All of these results might sound pretty primitive. Maybe you'd even call them animalistic. And there is a key player here that we haven't mentioned: the vomeronasal organ. You might know it better as the part of the body that reacts to hormones called pheromones. Lots of animals, from reptiles to mammals to insects, rely on these molecules to send signals like sexual attraction, aggression, fear, territory, and pathways. It's also what some animals use to test a female's pee to see if she's ovulating. So there's that.

 
 

Waugsberg/Wikimedia Commons

 

When we talk about sexual attraction in humans, it's tempting to talk about pheromones and our animal instincts.
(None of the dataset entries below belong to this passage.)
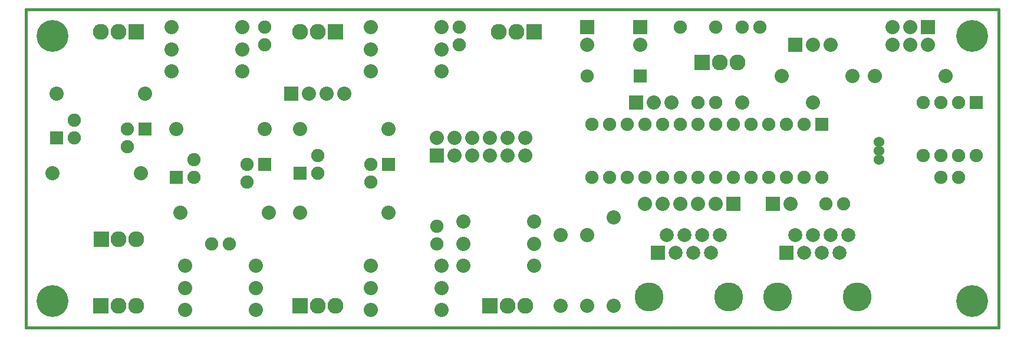
<source format=gts>
G04 (created by PCBNEW-RS274X (2012-01-19 BZR 3256)-stable) date 4/14/2012 10:50:54 AM*
G01*
G70*
G90*
%MOIN*%
G04 Gerber Fmt 3.4, Leading zero omitted, Abs format*
%FSLAX34Y34*%
G04 APERTURE LIST*
%ADD10C,0.006000*%
%ADD11C,0.015000*%
%ADD12R,0.075000X0.075000*%
%ADD13C,0.075000*%
%ADD14R,0.090000X0.090000*%
%ADD15C,0.090000*%
%ADD16C,0.080000*%
%ADD17R,0.080000X0.080000*%
%ADD18C,0.060000*%
%ADD19C,0.163700*%
%ADD20R,0.079100X0.079100*%
%ADD21C,0.079100*%
%ADD22C,0.180000*%
G04 APERTURE END LIST*
G54D10*
G54D11*
X00000Y-18000D02*
X00000Y00000D01*
X55000Y-18000D02*
X00000Y-18000D01*
X55000Y00000D02*
X55000Y-18000D01*
X00000Y00000D02*
X55000Y00000D01*
G54D12*
X13500Y-08750D03*
G54D13*
X12500Y-08750D03*
X12500Y-09750D03*
G54D12*
X06750Y-06750D03*
G54D13*
X05750Y-06750D03*
X05750Y-07750D03*
G54D12*
X01750Y-07250D03*
G54D13*
X02750Y-07250D03*
X02750Y-06250D03*
G54D12*
X20500Y-08750D03*
G54D13*
X19500Y-08750D03*
X19500Y-09750D03*
G54D12*
X08500Y-09500D03*
G54D13*
X09500Y-09500D03*
X09500Y-08500D03*
G54D12*
X15500Y-09250D03*
G54D13*
X16500Y-09250D03*
X16500Y-08250D03*
G54D14*
X15500Y-16750D03*
G54D15*
X16500Y-16750D03*
X17500Y-16750D03*
G54D14*
X06250Y-01250D03*
G54D15*
X05250Y-01250D03*
X04250Y-01250D03*
G54D14*
X26250Y-16750D03*
G54D15*
X27250Y-16750D03*
X28250Y-16750D03*
G54D14*
X28750Y-01250D03*
G54D15*
X27750Y-01250D03*
X26750Y-01250D03*
G54D14*
X04250Y-16750D03*
G54D15*
X05250Y-16750D03*
X06250Y-16750D03*
G54D14*
X17500Y-01250D03*
G54D15*
X16500Y-01250D03*
X15500Y-01250D03*
G54D16*
X20500Y-06750D03*
X15500Y-06750D03*
X15500Y-11500D03*
X20500Y-11500D03*
X13500Y-06750D03*
X08500Y-06750D03*
X06500Y-09250D03*
X01500Y-09250D03*
X33250Y-16750D03*
X33250Y-11750D03*
X01750Y-04750D03*
X06750Y-04750D03*
X08750Y-11500D03*
X13750Y-11500D03*
G54D15*
X06234Y-13000D03*
X05250Y-13000D03*
G54D14*
X04266Y-13000D03*
G54D17*
X23250Y-08250D03*
G54D16*
X23250Y-07250D03*
X24250Y-08250D03*
X24250Y-07250D03*
X25250Y-08250D03*
X25250Y-07250D03*
X26250Y-08250D03*
X26250Y-07250D03*
X27250Y-08250D03*
X27250Y-07250D03*
X28250Y-08250D03*
X28250Y-07250D03*
G54D17*
X51000Y-01000D03*
G54D16*
X51000Y-02000D03*
X50000Y-01000D03*
X50000Y-02000D03*
X49000Y-01000D03*
X49000Y-02000D03*
G54D17*
X34500Y-05250D03*
G54D16*
X35500Y-05250D03*
X36500Y-05250D03*
G54D17*
X31750Y-01000D03*
G54D16*
X31750Y-02000D03*
G54D17*
X34750Y-01000D03*
G54D16*
X34750Y-02000D03*
G54D17*
X42250Y-11000D03*
G54D16*
X43250Y-11000D03*
G54D17*
X40000Y-11000D03*
G54D16*
X39000Y-11000D03*
X38000Y-11000D03*
X37000Y-11000D03*
X36000Y-11000D03*
X35000Y-11000D03*
G54D12*
X53750Y-05250D03*
G54D13*
X52750Y-05250D03*
X51750Y-05250D03*
X50750Y-05250D03*
X50750Y-08250D03*
X51750Y-08250D03*
X52750Y-08250D03*
X53750Y-08250D03*
X44000Y-06500D03*
X43000Y-06500D03*
X42000Y-06500D03*
X41000Y-06500D03*
X40000Y-06500D03*
X39000Y-06500D03*
X38000Y-06500D03*
X37000Y-06500D03*
X36000Y-06500D03*
X35000Y-06500D03*
X34000Y-06500D03*
X33000Y-06500D03*
X32000Y-06500D03*
G54D12*
X45000Y-06500D03*
G54D13*
X32000Y-09500D03*
X33000Y-09500D03*
X34000Y-09500D03*
X35000Y-09500D03*
X36000Y-09500D03*
X37000Y-09500D03*
X38000Y-09500D03*
X39000Y-09500D03*
X40000Y-09500D03*
X41000Y-09500D03*
X42000Y-09500D03*
X43000Y-09500D03*
X44000Y-09500D03*
X45000Y-09500D03*
G54D12*
X34750Y-03750D03*
G54D13*
X31750Y-03750D03*
X45250Y-11000D03*
X46250Y-11000D03*
X23250Y-13250D03*
X23250Y-12250D03*
X24500Y-01000D03*
X24500Y-02000D03*
X13500Y-01000D03*
X13500Y-02000D03*
X11500Y-13250D03*
X10500Y-13250D03*
X52750Y-09500D03*
X51750Y-09500D03*
X38000Y-05250D03*
X39000Y-05250D03*
G54D18*
X48250Y-07500D03*
X48250Y-08500D03*
X48250Y-08000D03*
G54D19*
X47000Y-16250D03*
X42500Y-16250D03*
G54D20*
X43000Y-13750D03*
G54D21*
X43500Y-12750D03*
X44000Y-13750D03*
X44500Y-12750D03*
X45000Y-13750D03*
X45500Y-12750D03*
X46000Y-13750D03*
X46500Y-12750D03*
G54D19*
X39750Y-16250D03*
X35250Y-16250D03*
G54D20*
X35750Y-13750D03*
G54D21*
X36250Y-12750D03*
X36750Y-13750D03*
X37250Y-12750D03*
X37750Y-13750D03*
X38250Y-12750D03*
X38750Y-13750D03*
X39250Y-12750D03*
G54D13*
X37000Y-01000D03*
X39000Y-01000D03*
X41500Y-01000D03*
X40500Y-01000D03*
G54D16*
X30250Y-16750D03*
X30250Y-12750D03*
X48000Y-03750D03*
X52000Y-03750D03*
X31750Y-16750D03*
X31750Y-12750D03*
X12250Y-03500D03*
X08250Y-03500D03*
X23500Y-14500D03*
X19500Y-14500D03*
X13000Y-17000D03*
X09000Y-17000D03*
X09000Y-15750D03*
X13000Y-15750D03*
X12250Y-01000D03*
X08250Y-01000D03*
X08250Y-02250D03*
X12250Y-02250D03*
X23500Y-01000D03*
X19500Y-01000D03*
X19500Y-02250D03*
X23500Y-02250D03*
X23500Y-17000D03*
X19500Y-17000D03*
X19500Y-15750D03*
X23500Y-15750D03*
X28750Y-13250D03*
X24750Y-13250D03*
X28750Y-12000D03*
X24750Y-12000D03*
X40500Y-05250D03*
X44500Y-05250D03*
X42750Y-03750D03*
X46750Y-03750D03*
X23500Y-03500D03*
X19500Y-03500D03*
X13000Y-14500D03*
X09000Y-14500D03*
X28750Y-14500D03*
X24750Y-14500D03*
G54D14*
X38250Y-03000D03*
G54D15*
X39250Y-03000D03*
X40250Y-03000D03*
G54D17*
X15000Y-04750D03*
G54D16*
X16000Y-04750D03*
X17000Y-04750D03*
X18000Y-04750D03*
G54D17*
X43500Y-02000D03*
G54D16*
X44500Y-02000D03*
X45500Y-02000D03*
G54D22*
X01500Y-01500D03*
X53500Y-01500D03*
X53500Y-16500D03*
X01500Y-16500D03*
M02*

</source>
The trouble is that humans probably aren't influenced by pheromones at all.

Biologists still aren't even sure whether or not humans have a functioning vomeronasal organ to detect pheromones in the first place. We may have some remnant of it, but it seems to have been cut off from the rest of the body. There doesn't appear to be any physical connection between the organ and the rest of the central nervous system, and the genes related to its function have all become pseudogenes—related but no longer functional versions of real genes.
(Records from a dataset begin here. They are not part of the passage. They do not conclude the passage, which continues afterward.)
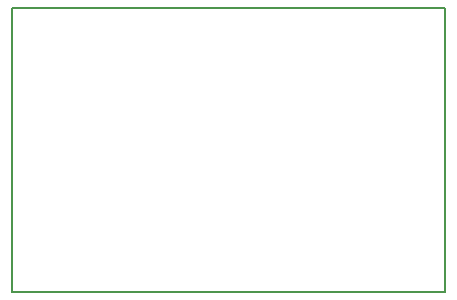
<source format=gbr>
G04 #@! TF.FileFunction,Profile,NP*
%FSLAX46Y46*%
G04 Gerber Fmt 4.6, Leading zero omitted, Abs format (unit mm)*
G04 Created by KiCad (PCBNEW 4.0.7) date 11/26/17 14:21:04*
%MOMM*%
%LPD*%
G01*
G04 APERTURE LIST*
%ADD10C,0.100000*%
%ADD11C,0.150000*%
G04 APERTURE END LIST*
D10*
D11*
X177419000Y-88455500D02*
X177419000Y-88519000D01*
X214122000Y-88455500D02*
X177419000Y-88455500D01*
X214122000Y-112522000D02*
X214122000Y-88455500D01*
X177419000Y-112522000D02*
X214122000Y-112522000D01*
X177419000Y-88519000D02*
X177419000Y-112522000D01*
M02*

</source>
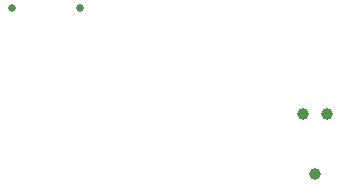
<source format=gbr>
%TF.GenerationSoftware,KiCad,Pcbnew,(6.99.0-874-g7b84e0a7d9-dirty)*%
%TF.CreationDate,2022-02-16T19:00:56-05:00*%
%TF.ProjectId,MotorcycleBatterIsolator,4d6f746f-7263-4796-936c-654261747465,rev?*%
%TF.SameCoordinates,Original*%
%TF.FileFunction,NonPlated,1,4,NPTH,Drill*%
%TF.FilePolarity,Positive*%
%FSLAX46Y46*%
G04 Gerber Fmt 4.6, Leading zero omitted, Abs format (unit mm)*
G04 Created by KiCad (PCBNEW (6.99.0-874-g7b84e0a7d9-dirty)) date 2022-02-16 19:00:56*
%MOMM*%
%LPD*%
G01*
G04 APERTURE LIST*
%TA.AperFunction,ComponentDrill*%
%ADD10C,0.650000*%
%TD*%
%TA.AperFunction,ComponentDrill*%
%ADD11C,0.990600*%
%TD*%
G04 APERTURE END LIST*
D10*
%TO.C,J5*%
X127360000Y-109100000D03*
X133140000Y-109100000D03*
D11*
%TO.C,J3*%
X151984000Y-118020000D03*
X153000000Y-123100000D03*
X154016000Y-118020000D03*
M02*

</source>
Vomeronasal organs aside, there are a few theories for why attraction is so multimodal for humans. One is that the combination of factors simply gives you the best estimation of your compatibility. On its own, a man's chest-to-waist ratio isn't a good predictor for sexual health and attraction, but combine it with the tone of his voice, his scent, and his height and suddenly you have a much better picture. A second, related idea is that each individual trait isn't all that predictive of compatibility, but since there's no evolutionary reason to eliminate the weak preference for said traits they stick around—like vestigial organs, but sexier. We aren't sure what kind of messages our bodies are broadcasting or picking up on through these cues, let alone how our interpretation of them changes if, for example, we aren't able to use all five senses, or we aren't participants in a male-female meet cute. As is so often the case, more research is needed.